Le marché de l'huître complètement déstabilisé après la pollution de l'hiver 2024
En fin d'année 2023, la vente d'huitres avait dû être interdite durant trois semaines suite à de nombreux cas de gastro-entérites. "Les eaux usées avaient débordé, entraînant une contamination au Norovirus. Ça a provoqué une chute de la demande et complètement déstabilisé le marché, rappelle Thierry Lafon qui a longtemps payé les conséquences de ces débordements. Les consommateurs sont devenus méfiants. Maintenant la confiance est revenue, mais il a fallu écouler les stocks. Moi, par exemple, pour la vente en gros, j'ai dû vendre à 2,5 euros le kilo contre 3,2 l'an dernier. Et contrairement à ce que tout le monde pense on n'a reçu aucune aide, juste une exonération à 90 % de la redevance domaniale", souligne-t-il.
Pas question pour Thierry Lafon, et tous ses collègues, de subir ce traumatisme une nouvelle fois. "Il faut que le SIBA s'occupe des 6 % du réseau des eaux qui pose problème. Il faut le rendre complètement étanche aux entrées d'eaux pluviales. Pour l'instant, c'est une vraie passoire !", dénonce-t-il.

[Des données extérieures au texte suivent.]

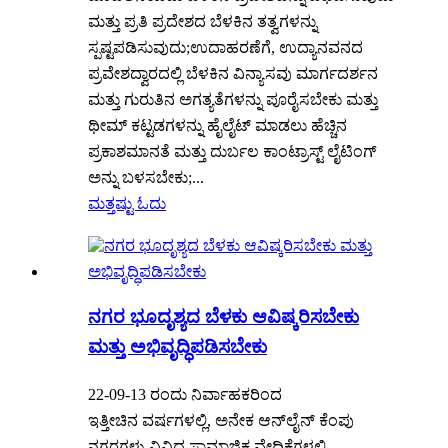
ಮತ್ತು ಪ್ರತಿ ಪ್ರದೇಶದ ಬೆಳಕಿನ ತತ್ವಗಳನ್ನು
ಸ್ಪಷ್ಟಪಡಿಸುವುದು;ಉದಾಹರಣೆಗೆ, ಉದ್ಯಾನವನದ
ಪ್ರವೇಶದ್ವಾರದಲ್ಲಿ ಬೆಳಕಿನ ವಿನ್ಯಾಸವು ಮಾರ್ಗದರ್ಶನ
ಮತ್ತು ಗುರುತಿನ ಅಗತ್ಯತೆಗಳನ್ನು ಪೂರೈಸಬೇಕು ಮತ್ತು
ಥೀಮ್ ಕಟ್ಟಡಗಳನ್ನು ಹೈಲೈಟ್ ಮಾಡಲು ಹೆಚ್ಚಿನ
ಪ್ರಕಾಶಮಾನತೆ ಮತ್ತು ದುರ್ಬಲ ಕಾಂಟ್ರಾಸ್ಟ್ ಲೈಟಿಂಗ್
ಅನ್ನು ಬಳಸಬೇಕು;...
ಮತ್ತಷ್ಟು ಓದು
ನಗರ ಭೂದೃಶ್ಯದ ಬೆಳಕು ಆವಿಷ್ಕರಿಸಬೇಕು
ಮತ್ತು ಅಭಿವೃದ್ಧಿಪಡಿಸಬೇಕು
22-09-13 ರಂದು ನಿರ್ವಾಹಕರಿಂದ
ಇತ್ತೀಚಿನ ವರ್ಷಗಳಲ್ಲಿ, ಅನೇಕ ಆನ್‌ಲೈನ್ ಕೆಂಪು
ನಗರಗಳು ವಿವಿಧ ಸಾಮಾಜಿಕ ವೇದಿಕೆಗಳಲ್ಲಿ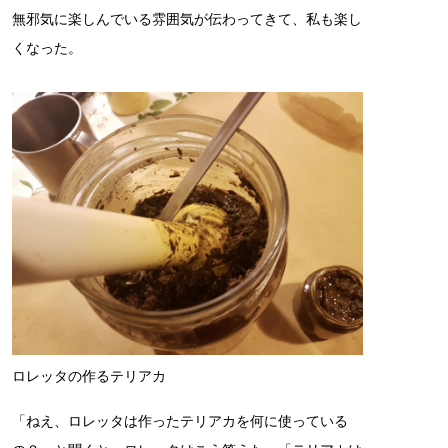
無邪気に楽しんでいる雰囲気が伝わってきて、私も楽し
くなった。
ロレッタの作るテリアカ
「ねえ、ロレッタは作ったテリアカを何に使っている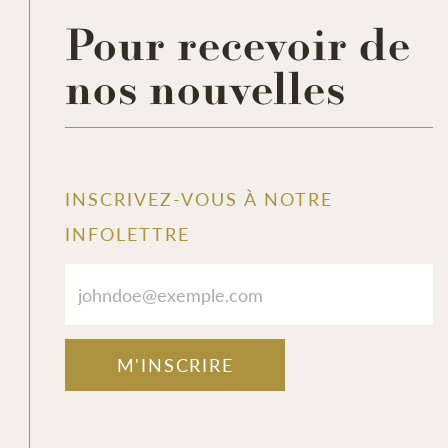
Pour recevoir de
nos nouvelles
https://www.facebook.com/reel/3278291435686678
INSCRIVEZ-VOUS À NOTRE
INFOLETTRE
M'INSCRIRE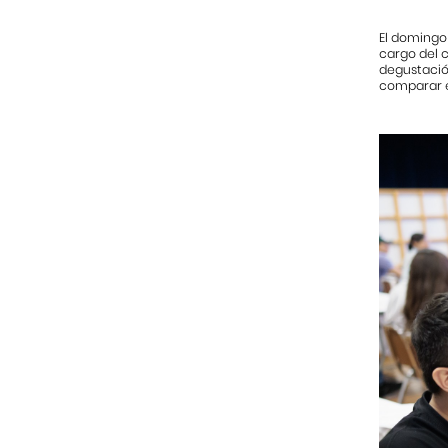
El domingo 
cargo del 
degustación
comparar e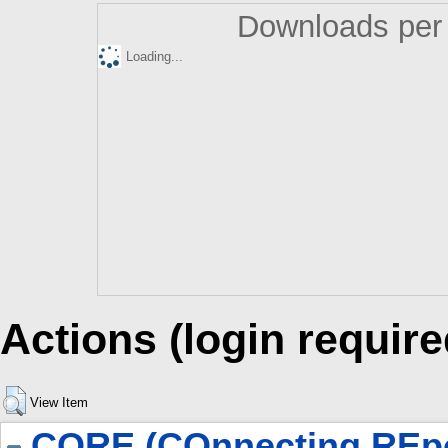
Downloads per 
Loading...
Actions (login require
View Item
CORE (COnnecting REpo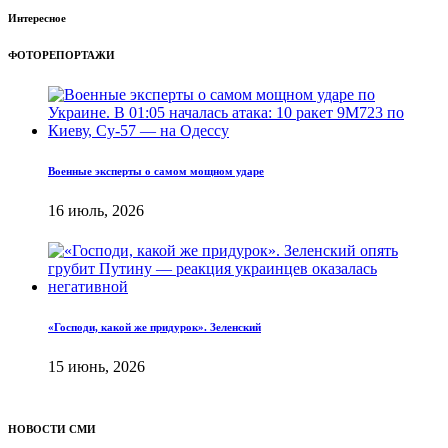
Интересное
ФОТОРЕПОРТАЖИ
Военные эксперты о самом мощном ударе
16 июль, 2026
«Господи, какой же придурок». Зеленский
15 июнь, 2026
НОВОСТИ СМИ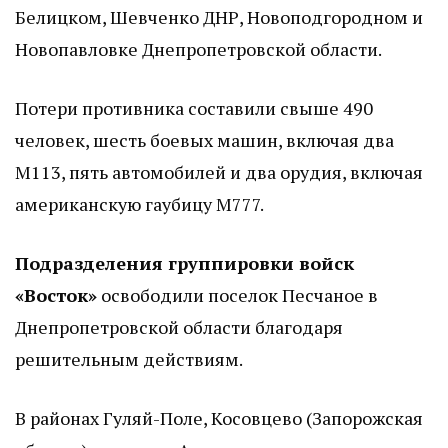
Белицком, Шевченко ДНР, Новоподгородном и
Новопавловке Днепропетровской области.
Потери противника составили свыше 490
человек, шесть боевых машин, включая два
М113, пять автомобилей и два орудия, включая
американскую гаубицу М777.
Подразделения группировки войск
«Восток»
освободили поселок Песчаное в
Днепропетровской области благодаря
решительным действиям.
В районах Гуляй-Поле, Косовцево (Запорожская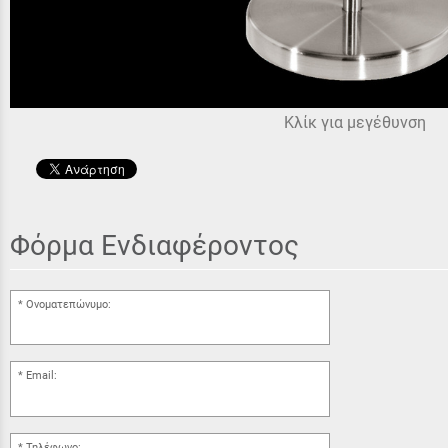
Κλίκ για μεγέθυνση
Φόρμα Ενδιαφέροντος
Ονοματεπώνυμο:
Email:
Τηλέφωνο: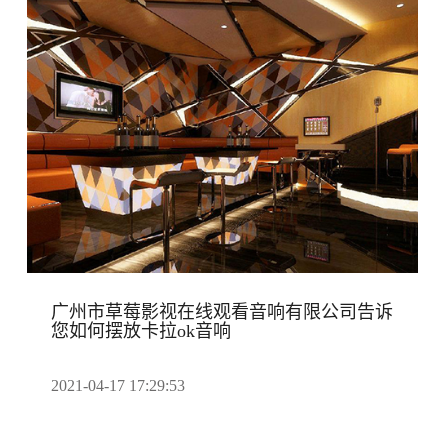
广州市草莓影视在线观看音响有限公司告诉
您如何摆放卡拉ok音响
2021-04-17 17:29:53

Le travail du préfet c'est d'exiger la protection du réseau des entrées d'eaux parasites, pas de dépénaliser le déversement d'eaux polluées dans la nature.
Thierry LafonOstréiculteur, président de l'association de défense des eaux du Bassin
"Il abonde dans la logique du SIBA qui affirme qu'il n'y a pas d'autres solutions, pas d'autres alternatives. C'est un mensonge éhonté", s'indigne l'ostréiculteur.
Un programme massif d'investissements
Le SIBA a annoncé un plan à 120 millions d'euros d'investissement sur cinq ans et notamment la création d'une nouvelle station d'épuration entre Lège-Cap Ferret et Andernos. "C'est du hors sujet total" s'insurge Thierry Lafon qui ne pense pas qu'une nouvelle station soit la solution pour gérer le trop-plein d'eaux pluviales. "Et après cette dépense, il restera moins d'argent que ce qui a été dépensé ces cinq dernières années, sachant que c'était déjà très insuffisant".
Pour Jacques Storelli, "la préfecture reconnait implicitement que le SIBA est, et reste, en dépit du budget de 120 M€ annoncé en octobre dernier, dans l'incapacité de garantir au Bassin d'Arcachon, au milieu aquatique, à la forêt, à la ressource halieutique, aux métiers de la Mer, à la biodiversité, aux herbiers, aux administrés, une nécessaire sécurité environnementale et sanitaire".
Il regrette que des mesures efficaces n'aient pas été prises dès 2021, date du premier épisode de pollution au norovirus. "L'Etat aurait déjà pu imposer au SIBA de prendre des mesures efficaces de nature à prévenir tout rejet de matières polluées dans le milieu naturel".
Son association "mènera toutes les actions juridiques et judiciaires que la situation impose et imposera, lorsque les arrêtés à venir seront publiés" prévient-il.